In 1994, his epic, To Live, about an ordinary couple's tribulations over decades of rapid changes in New China, earned the Grand Jury Prize in Cannes. In 1999, he won Venice's Golden Lion award again with Not One Less, a story about a 13-year substitute teacher and her students.
Although some critics accused Zhang of pandering to Western judges by only revealing the negative parts of Chinese society, his narrative techniques and visual style have won him international acclaim.
However, as Zhang's global glory rose, China's local film market declined.
In the 1990s, going to the cinema was no longer the top choice for entertainment as more households turned to television and young people discovered karaoke and discotheques.
In 1998, four years after China set the annual quota of 10 foreign films in theaters, Titanic raked in the highest box office revenue in China that year. Academic Dai Jinhua compares the local film industry in the late 1990s with the ill-fated ship. In 1999, China's box office sales had fallen to 800 million yuan from 2.4 billion yuan in 1991.
The industry pushed for urgent reform. In 2002, the year after China joined the World Trade Organization, a regulation allowed more private and foreign capital in a domestic film production, distribution and screening. Previously, production was largely controlled by State-owned enterprises.
The new laws allowed local private companies to produce and distribute films independently and set up their own theaters. Foreign companies could also cooperate with local partners to produce films and build cinemas.
In 2002, Zhang Yimou produced the first Chinese blockbuster: a big-budget period drama with abundant kungfu sequences and star-studded casts. Hero received mixed reviews but amazing box office revenue of 250 million yuan, compared to Titanic's earnings of 360 million yuan four years previously.

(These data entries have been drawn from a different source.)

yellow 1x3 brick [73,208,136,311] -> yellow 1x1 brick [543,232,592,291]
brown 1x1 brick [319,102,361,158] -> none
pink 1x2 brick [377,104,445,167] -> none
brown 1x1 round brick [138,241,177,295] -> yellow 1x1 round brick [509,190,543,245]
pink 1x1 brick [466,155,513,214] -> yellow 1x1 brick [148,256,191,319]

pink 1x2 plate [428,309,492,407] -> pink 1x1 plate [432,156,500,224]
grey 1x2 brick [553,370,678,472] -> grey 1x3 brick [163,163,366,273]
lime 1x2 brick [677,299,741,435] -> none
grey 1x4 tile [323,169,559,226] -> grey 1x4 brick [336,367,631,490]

Some thought Zhang had given up his pursuit for artistic breakthroughs but focused only on the box office, while others believed he had explored a new path for the revival of local productions.
The controversial Hero did bring people back to cinemas; so did a number of films that followed its pattern, such as Feng Xiaogang's The Banquet and Chen Kaige's The Promise.
Although many people panned these films, many more went to see them.
Director Jia Zhangke, Zhang's younger alumnus of the Beijing Film Academy, challenged him in public. The 36-year-old had won the top honor at the Venice Film Festival in 2006, the year Zhang released his third costume kungfu blockbuster Curse of the Golden Flower.
Jia insisted on releasing his Golden-Lion-winning Still Life, an art-house film about people who left their homes under water for the building of the Three Gorges Dam, on the same day with Curse.
Zhang did not comment, but his producer told Jia to shut up and think more about how to attract a bigger audience. The war ended with Curse raking in 300 million yuan while Still Life took in only 2 million yuan.
Meanwhile, a new generation of filmmakers took another direction.
In 2006, former music video director Ning Hao made black comedy Crazy Stone. The 5-million-yuan film, about the hustle and bustle caused by a precious stone, earned 20 million yuan. It was energetic, fresh and hilarious. Both audiences and critics liked it because it was not too removed from real life, nor was it as highbrow as some art films.
"I never underestimate viewers' IQs," Ning says. "If I make a film that performs very well at the box office but audiences feel they have been duped, I wouldn't be happy at all. I'd feel better if it was the other way around."
Since 2003, China's box office has seen an average annual growth of 35 percent and reached a record 10 billion yuan in 2010. Few film markets in the world have grown as fast.
But there are still the problems of piracy, lack of creativity and the competition from Hollywood films - just to list a few.
Yet what happened over the past three decades has proven that the Chinese audience, like those anywhere else in the world, respond to a good story.